- About this exercise -
Print exactly the lines that run from the first line of the material to the line containing "Take browser history", both ends included, and skip the pictures.
---------- Excerpted records
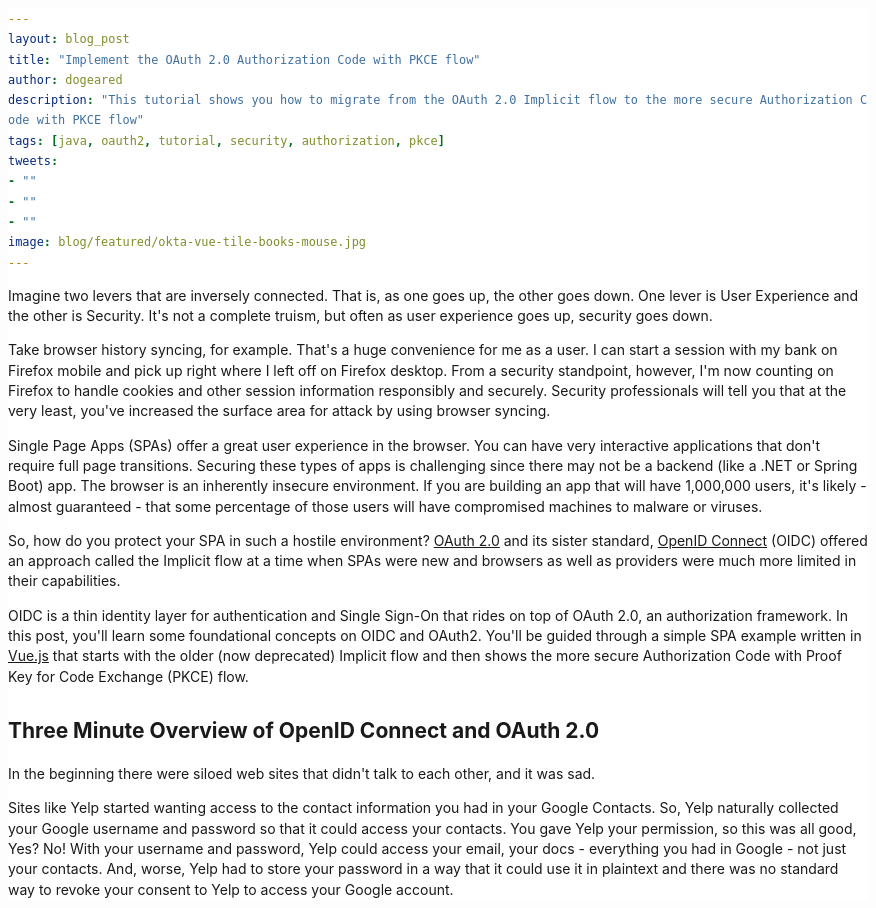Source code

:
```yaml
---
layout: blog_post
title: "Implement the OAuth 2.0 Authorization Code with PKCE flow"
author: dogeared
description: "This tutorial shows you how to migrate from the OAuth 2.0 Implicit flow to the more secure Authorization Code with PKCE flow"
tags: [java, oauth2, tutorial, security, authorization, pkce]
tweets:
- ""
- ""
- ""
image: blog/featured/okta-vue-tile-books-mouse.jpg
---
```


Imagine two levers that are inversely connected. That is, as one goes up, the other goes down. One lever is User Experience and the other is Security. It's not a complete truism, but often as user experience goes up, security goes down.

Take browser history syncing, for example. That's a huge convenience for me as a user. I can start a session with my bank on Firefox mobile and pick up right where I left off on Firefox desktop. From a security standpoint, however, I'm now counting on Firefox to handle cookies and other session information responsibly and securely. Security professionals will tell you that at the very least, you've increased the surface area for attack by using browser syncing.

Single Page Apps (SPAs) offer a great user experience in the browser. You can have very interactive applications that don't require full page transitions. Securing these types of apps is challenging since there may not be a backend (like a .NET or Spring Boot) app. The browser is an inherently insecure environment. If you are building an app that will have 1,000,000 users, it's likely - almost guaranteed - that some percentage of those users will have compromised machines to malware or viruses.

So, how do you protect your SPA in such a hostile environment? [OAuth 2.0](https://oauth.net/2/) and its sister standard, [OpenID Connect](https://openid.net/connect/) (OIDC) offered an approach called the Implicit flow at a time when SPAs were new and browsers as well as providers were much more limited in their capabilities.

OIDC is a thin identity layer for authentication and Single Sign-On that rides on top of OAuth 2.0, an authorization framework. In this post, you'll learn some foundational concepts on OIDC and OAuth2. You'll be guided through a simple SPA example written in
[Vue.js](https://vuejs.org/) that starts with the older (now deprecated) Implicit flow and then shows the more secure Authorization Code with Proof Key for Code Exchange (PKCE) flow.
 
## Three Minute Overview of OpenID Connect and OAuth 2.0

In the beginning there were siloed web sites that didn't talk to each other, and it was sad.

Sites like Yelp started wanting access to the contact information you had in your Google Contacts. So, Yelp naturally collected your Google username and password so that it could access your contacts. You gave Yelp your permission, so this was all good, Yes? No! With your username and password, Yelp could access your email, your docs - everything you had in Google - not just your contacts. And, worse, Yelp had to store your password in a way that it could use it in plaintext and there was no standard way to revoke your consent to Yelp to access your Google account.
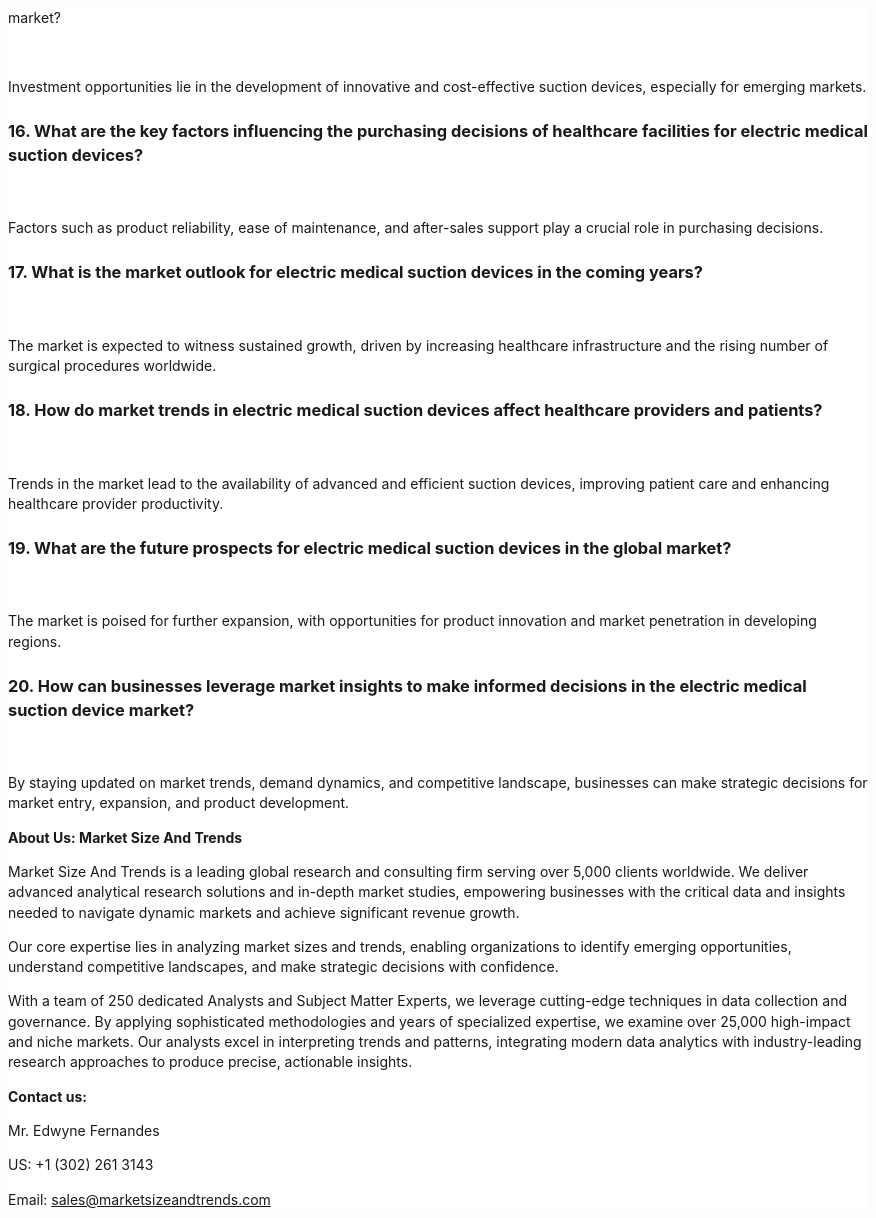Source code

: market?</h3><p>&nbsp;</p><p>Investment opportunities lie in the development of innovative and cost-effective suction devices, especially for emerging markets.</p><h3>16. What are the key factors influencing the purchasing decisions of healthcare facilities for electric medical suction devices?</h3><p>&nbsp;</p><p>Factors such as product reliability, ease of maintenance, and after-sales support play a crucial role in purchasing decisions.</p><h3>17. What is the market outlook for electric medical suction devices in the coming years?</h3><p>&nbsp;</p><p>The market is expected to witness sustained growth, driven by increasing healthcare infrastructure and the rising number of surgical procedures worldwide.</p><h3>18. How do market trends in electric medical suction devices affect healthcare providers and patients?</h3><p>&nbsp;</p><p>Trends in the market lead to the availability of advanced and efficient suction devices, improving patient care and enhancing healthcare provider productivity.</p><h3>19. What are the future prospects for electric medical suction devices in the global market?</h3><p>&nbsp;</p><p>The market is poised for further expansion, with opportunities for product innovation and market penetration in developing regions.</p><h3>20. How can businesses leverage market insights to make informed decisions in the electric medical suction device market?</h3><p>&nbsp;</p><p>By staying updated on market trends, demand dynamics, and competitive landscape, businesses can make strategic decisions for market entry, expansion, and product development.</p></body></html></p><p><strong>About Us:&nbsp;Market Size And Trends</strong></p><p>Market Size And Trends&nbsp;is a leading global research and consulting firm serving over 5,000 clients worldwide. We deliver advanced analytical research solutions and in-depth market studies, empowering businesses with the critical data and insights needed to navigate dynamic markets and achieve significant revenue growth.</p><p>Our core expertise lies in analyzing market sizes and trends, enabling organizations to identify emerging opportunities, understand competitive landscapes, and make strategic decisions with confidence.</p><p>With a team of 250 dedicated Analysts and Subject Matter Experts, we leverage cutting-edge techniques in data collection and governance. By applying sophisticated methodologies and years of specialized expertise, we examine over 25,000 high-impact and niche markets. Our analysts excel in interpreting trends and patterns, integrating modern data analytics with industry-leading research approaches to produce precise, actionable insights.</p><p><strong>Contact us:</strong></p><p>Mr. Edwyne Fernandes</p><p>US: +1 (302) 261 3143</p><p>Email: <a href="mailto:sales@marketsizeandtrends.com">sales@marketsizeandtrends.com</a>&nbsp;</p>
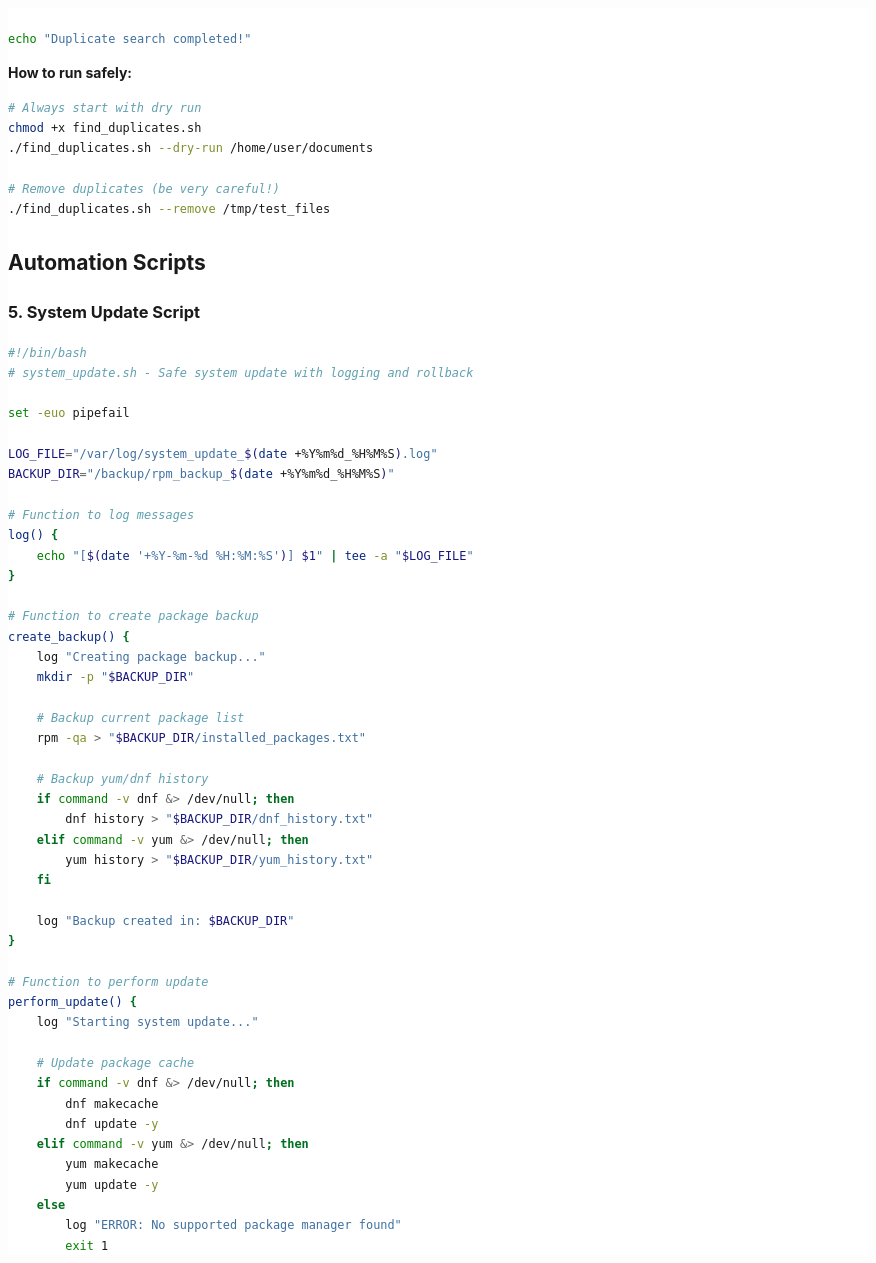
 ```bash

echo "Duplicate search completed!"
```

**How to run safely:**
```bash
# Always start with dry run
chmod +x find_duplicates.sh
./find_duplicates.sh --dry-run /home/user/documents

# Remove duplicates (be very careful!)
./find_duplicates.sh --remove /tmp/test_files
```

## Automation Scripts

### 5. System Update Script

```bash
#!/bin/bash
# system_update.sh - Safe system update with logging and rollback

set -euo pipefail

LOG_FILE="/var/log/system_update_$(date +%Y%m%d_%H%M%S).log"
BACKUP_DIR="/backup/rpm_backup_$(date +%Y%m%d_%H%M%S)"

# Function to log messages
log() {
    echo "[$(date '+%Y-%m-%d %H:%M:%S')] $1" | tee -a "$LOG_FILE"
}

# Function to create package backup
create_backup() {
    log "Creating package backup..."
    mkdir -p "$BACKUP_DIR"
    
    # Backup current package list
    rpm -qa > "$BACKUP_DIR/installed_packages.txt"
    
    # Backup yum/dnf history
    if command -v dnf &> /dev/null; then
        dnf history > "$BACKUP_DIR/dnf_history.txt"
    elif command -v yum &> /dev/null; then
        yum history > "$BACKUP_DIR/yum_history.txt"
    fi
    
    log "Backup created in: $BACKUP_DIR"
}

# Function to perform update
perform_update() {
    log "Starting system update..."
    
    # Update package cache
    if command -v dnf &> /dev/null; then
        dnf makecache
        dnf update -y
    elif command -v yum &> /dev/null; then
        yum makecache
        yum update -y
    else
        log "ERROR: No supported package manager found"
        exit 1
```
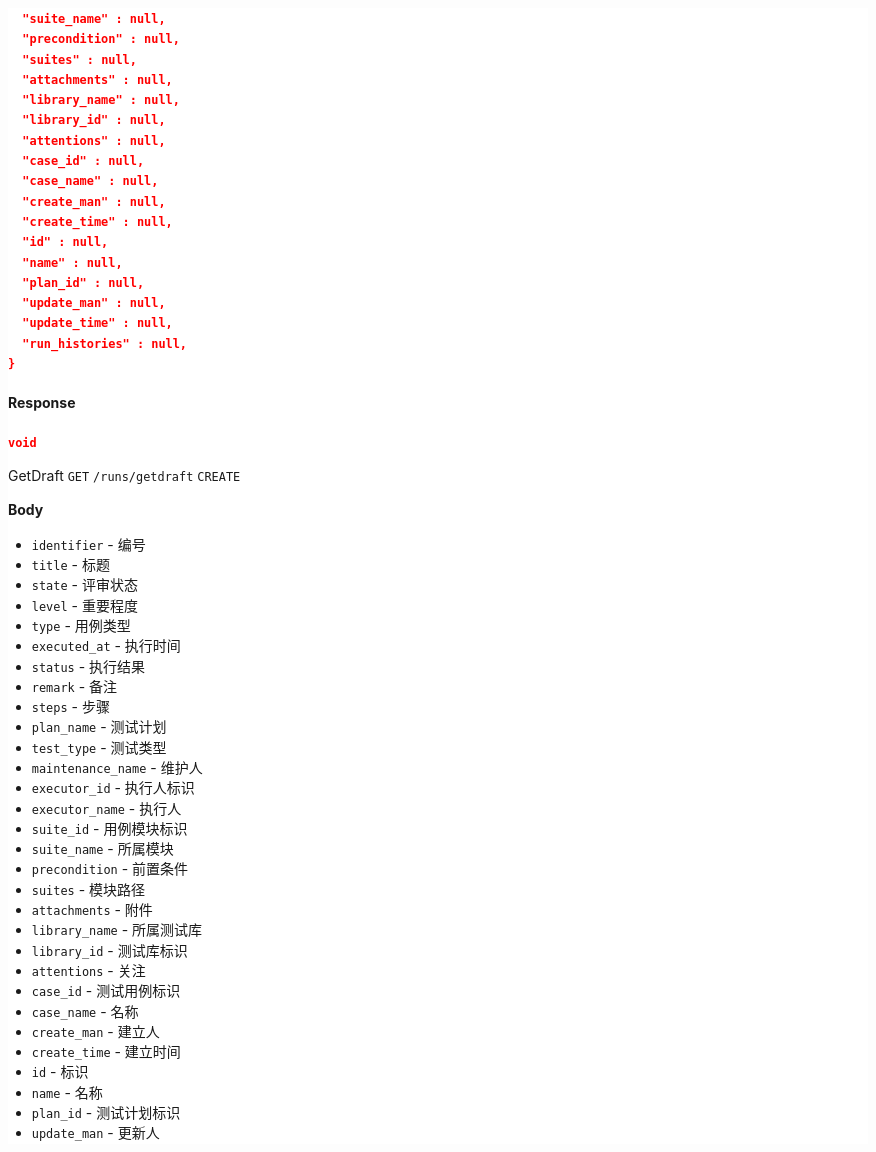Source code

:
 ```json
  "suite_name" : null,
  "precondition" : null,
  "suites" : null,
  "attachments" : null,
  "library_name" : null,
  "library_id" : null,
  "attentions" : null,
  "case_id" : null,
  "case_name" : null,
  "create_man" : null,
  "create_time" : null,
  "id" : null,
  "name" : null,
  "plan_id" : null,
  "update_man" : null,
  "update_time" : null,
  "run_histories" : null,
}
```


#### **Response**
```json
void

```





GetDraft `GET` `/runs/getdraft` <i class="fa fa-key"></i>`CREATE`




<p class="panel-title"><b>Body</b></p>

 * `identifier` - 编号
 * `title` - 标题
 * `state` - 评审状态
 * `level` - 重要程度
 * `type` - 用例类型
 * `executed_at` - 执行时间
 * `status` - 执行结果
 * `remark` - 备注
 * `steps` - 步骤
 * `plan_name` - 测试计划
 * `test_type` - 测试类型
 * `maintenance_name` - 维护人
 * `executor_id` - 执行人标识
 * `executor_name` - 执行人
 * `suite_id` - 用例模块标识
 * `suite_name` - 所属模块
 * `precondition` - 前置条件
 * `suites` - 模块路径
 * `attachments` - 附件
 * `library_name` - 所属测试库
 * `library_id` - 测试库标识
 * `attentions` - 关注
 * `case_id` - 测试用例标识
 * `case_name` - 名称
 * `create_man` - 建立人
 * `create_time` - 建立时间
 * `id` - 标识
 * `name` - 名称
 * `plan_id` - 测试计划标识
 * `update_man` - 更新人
--------------------
- The answer -
Source code

:
```yaml
---
layout: blog_post
title: "Implement the OAuth 2.0 Authorization Code with PKCE flow"
author: dogeared
description: "This tutorial shows you how to migrate from the OAuth 2.0 Implicit flow to the more secure Authorization Code with PKCE flow"
tags: [java, oauth2, tutorial, security, authorization, pkce]
tweets:
- ""
- ""
- ""
image: blog/featured/okta-vue-tile-books-mouse.jpg
---
```


Imagine two levers that are inversely connected. That is, as one goes up, the other goes down. One lever is User Experience and the other is Security. It's not a complete truism, but often as user experience goes up, security goes down.

Take browser history syncing, for example. That's a huge convenience for me as a user. I can start a session with my bank on Firefox mobile and pick up right where I left off on Firefox desktop. From a security standpoint, however, I'm now counting on Firefox to handle cookies and other session information responsibly and securely. Security professionals will tell you that at the very least, you've increased the surface area for attack by using browser syncing.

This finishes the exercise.